The Stayton at Museum Way, Fort Worth’s resort-style retirement community, recently hosted the legendary Watergate journalist Carl Bernstein for the community’s Red Carpet Speaker Series™ event. Special guests and residents of The Stayton had the opportunity to hear firsthand about Bernstein’s unique experiences throughout his career as a journalist, author and political analyst. He discussed the current state of journalism and the need for contextual reporting as well as his personal perspective on the increasing dysfunction within America’s governmental institutions. He addressed the way lessons of Watergate resonate to this day and defined good journalism as “finding the best attainable version of the truth.” Bernstein’s books, reporting, and commentary have exposed the inner workings of government, politics and the hidden stories of Washington and its leaders. He believes journalists today, as well as the public at large, should ask the tough questions and focus on the common good and national interest when seeking facts.
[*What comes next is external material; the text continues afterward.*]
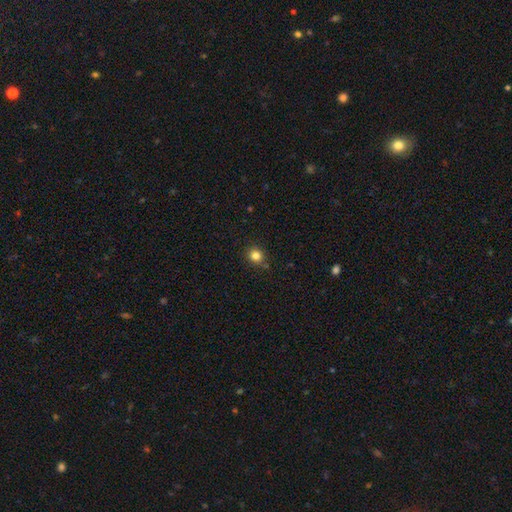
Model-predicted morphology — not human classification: type=smooth (83%); roundness=round (86%); merging=none (85%).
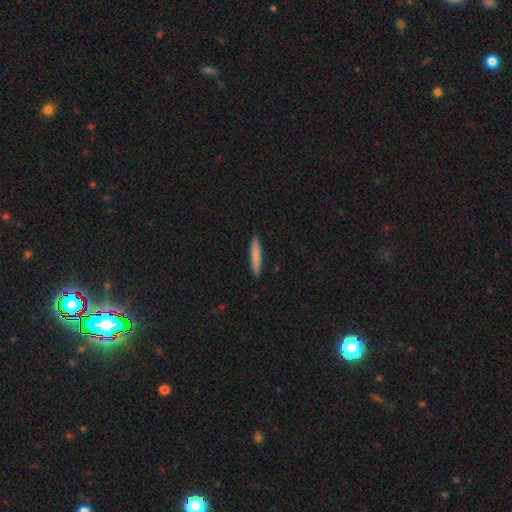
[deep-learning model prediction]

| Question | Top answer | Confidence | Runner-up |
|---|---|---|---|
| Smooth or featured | smooth | 81% | featured or disk (14%) |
However, it is not enough simply to publish facts; reporters should do the research required to have context behind the facts as well.
“The Stayton was pleased to host such an iconic reporter and impressive individual. This was a remarkable event for our guests and residents to enjoy,” said Scott Polzin, executive director at The Stayton. “From the very opening of his presentation, we were all captivated by what Mr. Bernstein had to share regarding journalism today, the investigative reporting he and Bob Woodward did that led to President Richard Nixon’s resignation and his take on journalism today.”
The Pulitzer Prize-winning journalist/author spent time meeting with the guests before and after his presentation, allowing time for photos and signing copies of his books, including All the President’s Men and The Final Days. Due to the timely press conference Hillary Rodham Clinton held regarding the use of her private email account and the fact that Bernstein’s A Woman in Charge has become the standard biography of her life, he also spent time discussing his perspective on her background and the way she rightfully owed everyone an explanation about this issue. Bernstein allowed time for Q&A with the audience after his presentation and concluded by discussing the most important role of journalism today: to determine what is news or should be deemed “a story,” with the essential factor being context.
“It was insightful and fascinating for all to hear directly from one of the two key investigative reporters of the historical Watergate story. Then having the chance to hear Bernstein’s perspective on the timely issue surrounding Hillary Clinton added another layer of relevancy and interest to this speaker series event,” said Polzin.